> PAGE EXCERPT
------------------------------------
HZG scientist investigates Light Surfing
A surfer on the water wave (Photo: www.nicepik.com)
Most of us have been impressed by watching surfers, graciously sliding with an ocean wave. While we regular swimmers encounter a short and more or less shaking experience at the beach when a wave rolls over us, talented surfers have developed an ability to stay on a wave’s slope, maintaining their speed. A surfer on a slope of a water wave can continuously extract energy from the wave and use it for propulsion (photo above). The extracted energy is consumed by the work done against the water friction. For that, surfers need to precisely adjust the direction of their velocity.
A similar situation occurs when a light pulse interacts in a material with a moving front of refractive index as shown in the second photo. In this case, no friction needs to be overcome and the extracted energy from the front is used instead to change the color (frequency) of the light.
Experienced surfers can balance their velocity direction such that they move laterally to the wave but do not leave the wave slope. The same effect can be achieved for light as well. In this case, the light pulse is trapped in the front and can continuously change its color (Fig. 1b) as long as the pulse stays on the front’s slope.
Light surfing on the refractive index front. The initial light pulse (red) hits the refractive index front and continuously changes its color (frequency) while surfing on the slope.
This effect can lead to further interesting consequences. If one considers a signal composed of several light pulses which start at different positions, these pulses will all be collected by the front leading to signal compression. Alternatively, a light pulse can also enter the front, surf on its slope, gaining a frequency shift and then accelerate and leave the front in the forward direction, just like a surfer would do in order to end the surfing motion. Also, transmission through the front can occur if the light pulse cannot accelerate enough and front takes it over, very much like the situation when the surfer finally finds himself behind the wave.
------------------------------------
> INFORMATION SUPPLIED
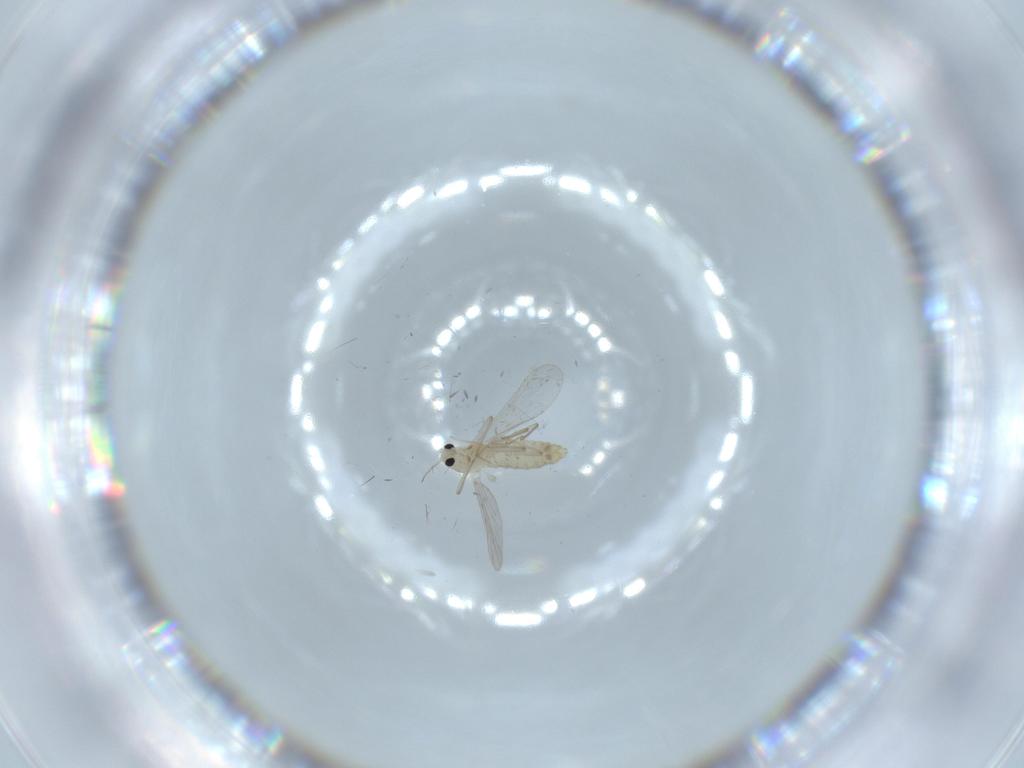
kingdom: Animalia
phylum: Arthropoda
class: Insecta
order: Diptera
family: Chironomidae
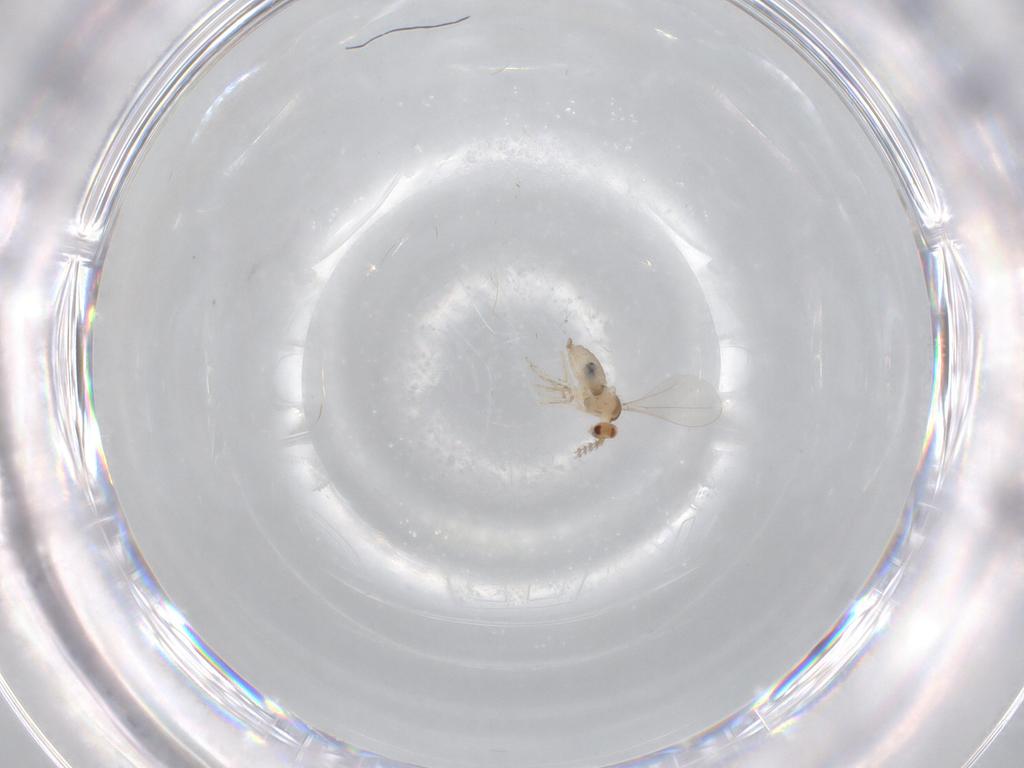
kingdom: Animalia
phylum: Arthropoda
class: Insecta
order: Diptera
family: Cecidomyiidae
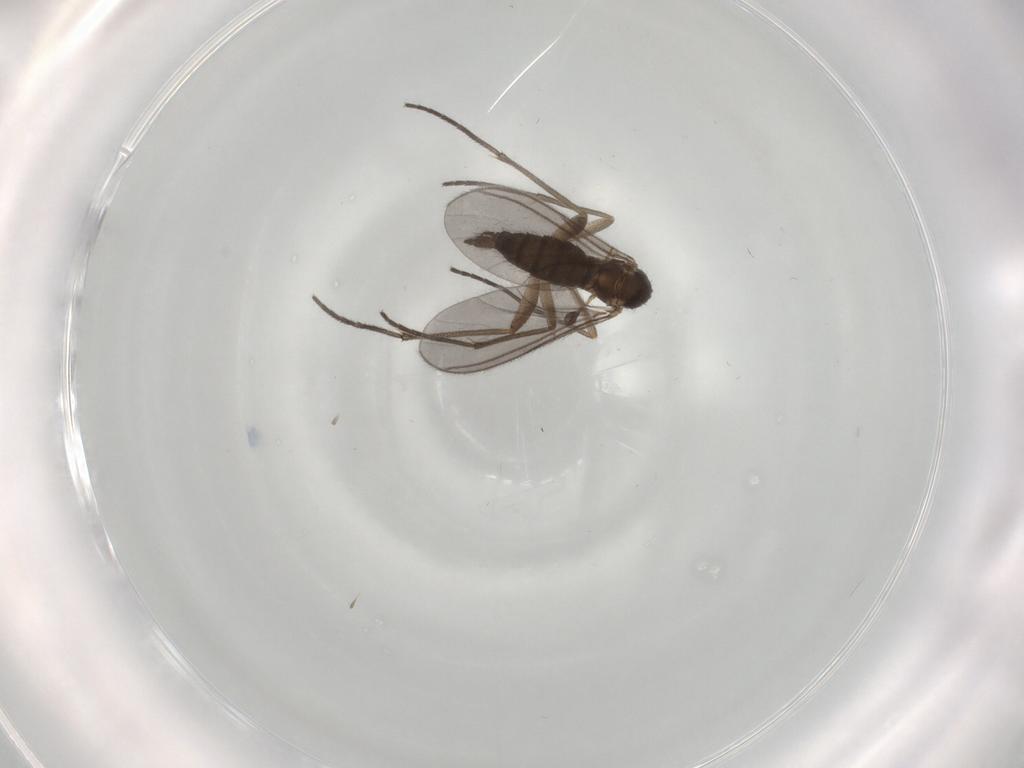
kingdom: Animalia
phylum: Arthropoda
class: Insecta
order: Diptera
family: Sciaridae
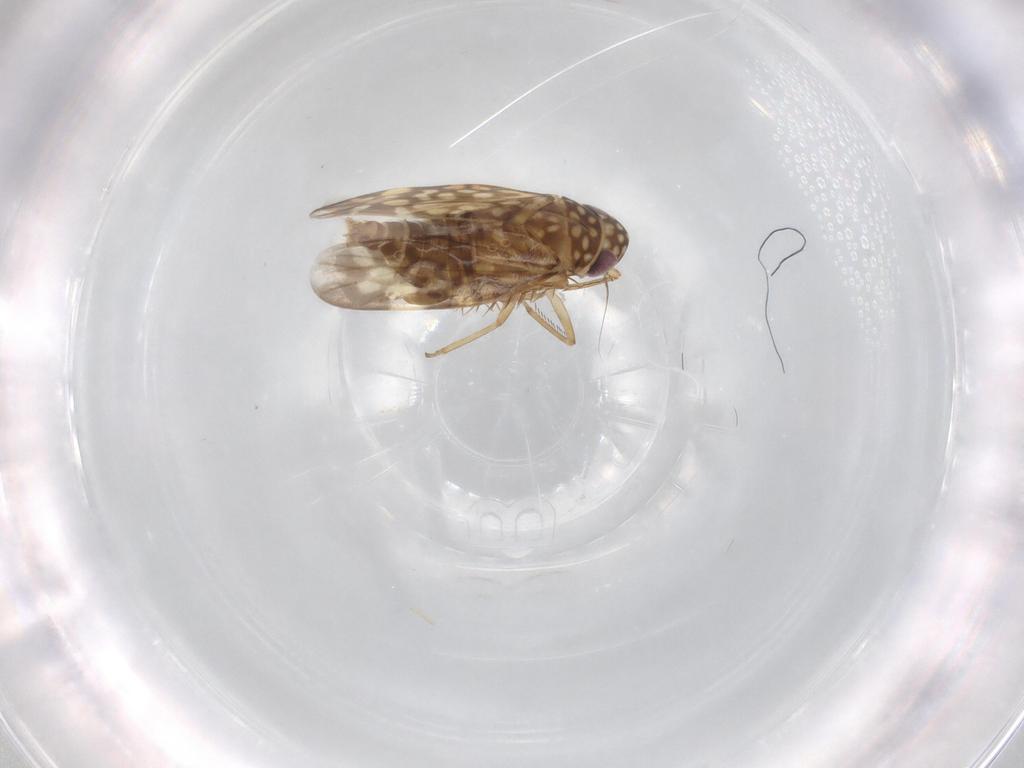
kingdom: Animalia
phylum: Arthropoda
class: Insecta
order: Hemiptera
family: Cicadellidae
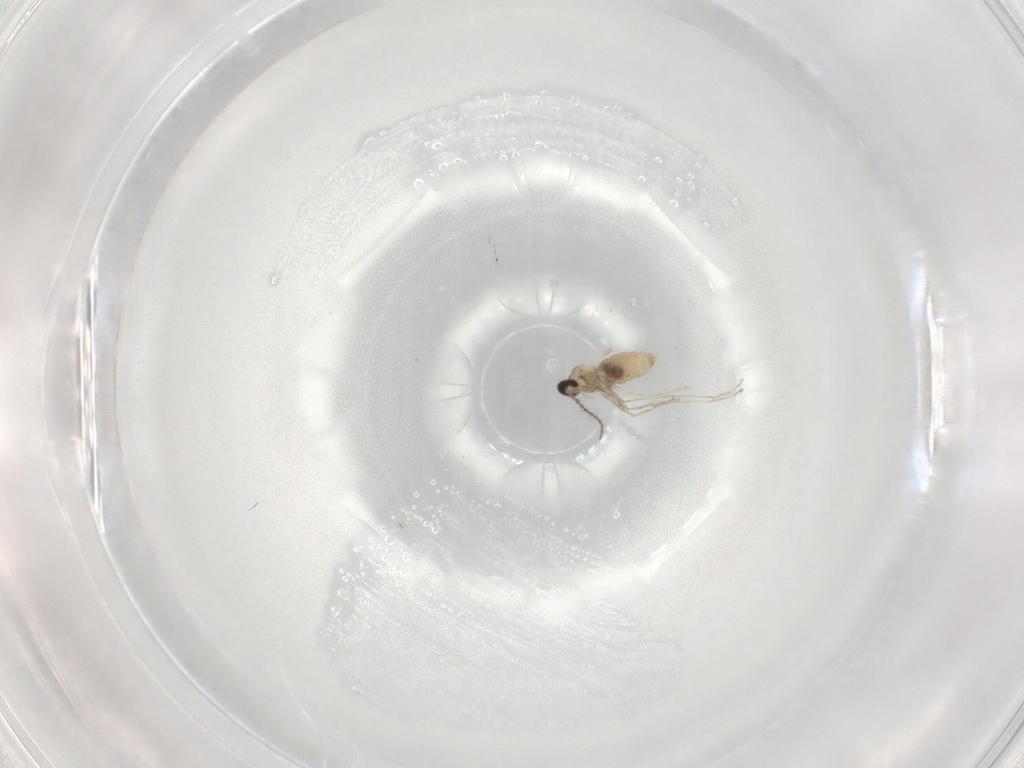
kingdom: Animalia
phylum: Arthropoda
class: Insecta
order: Diptera
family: Cecidomyiidae
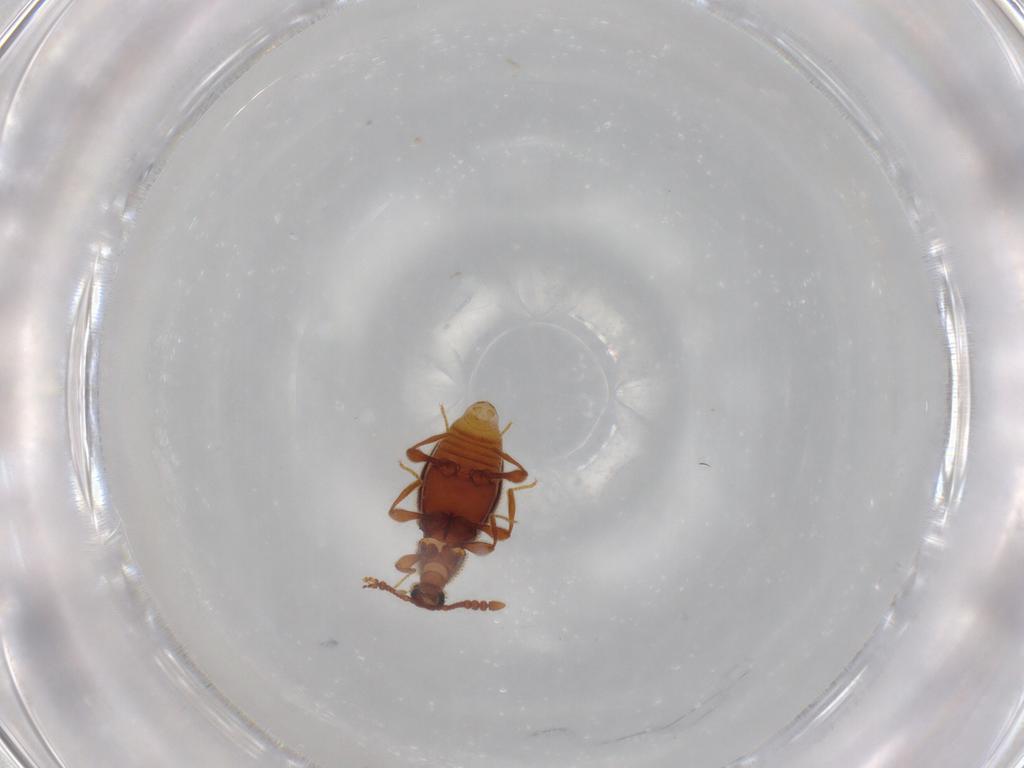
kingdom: Animalia
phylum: Arthropoda
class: Insecta
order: Coleoptera
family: Staphylinidae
------------------------------------
> WHAT YOU WILL DO
[1] From the light surfing article, write out the passage between "Most of us have" and "of the light.", inclusive.
[2] Answer these questions using the light surfing article:
(a) What is the energy a surfer extracts from a water wave consumed by?
(b) When a light pulse interacts with a moving refractive index front, what is the extracted energy used for?
(c) What does it lead to when several light pulses that start at different positions are all collected by the front?
[3] Continue the light surfing article from the point where it stops.
The rows play no part in any of this work.

> ANSWERS GIVEN
[1]
Most of us have been impressed by watching surfers, graciously sliding with an ocean wave. While we regular swimmers encounter a short and more or less shaking experience at the beach when a wave rolls over us, talented surfers have developed an ability to stay on a wave’s slope, maintaining their speed. A surfer on a slope of a water wave can continuously extract energy from the wave and use it for propulsion (photo above). The extracted energy is consumed by the work done against the water friction. For that, surfers need to precisely adjust the direction of their velocity.
A similar situation occurs when a light pulse interacts in a material with a moving front of refractive index as shown in the second photo. In this case, no friction needs to be overcome and the extracted energy from the front is used instead to change the color (frequency) of the light.

[2]
(a) The work done against the water friction.
(b) Changing the color (frequency) of the light.
(c) Signal compression.

[3]
These and other novel effects are discussed in the recent invited review article for Nature Photonics journal written by scientists from Hamburg University of Technology (TUHH), Menoufia University, Yokohama University, Helmholtz-Zentrum Geesthacht and ITMO-University St. Petersburg. They present a unifying theory of the optical transitions induced by a moving front and discuss recent experimental results and possible applications.
The discussed effects go well beyond the fundamental physics of dynamic light interactions. The front induced frequency shift is relevant for frequency conversion in optical communications technology, where a packet of information can be switched from one frequency channel to another. Such a frequency shift can also be applied to single photons and used in quantum communication systems. The mechanism of light trapping in the front allows significant pulse compression and tunable delay.
The work was published on 16.09.2019 in Nature Photonics, one of the international scientific journals with the highest prestige.
Phone: +49 40 42878 3147E-mail contact
Hamburg University of Technology (TUHH)
Institute of Optical and Electronic Materials
Eißendorfer Straße 38
Helmholtz-Zentrum Geesthacht (HZG)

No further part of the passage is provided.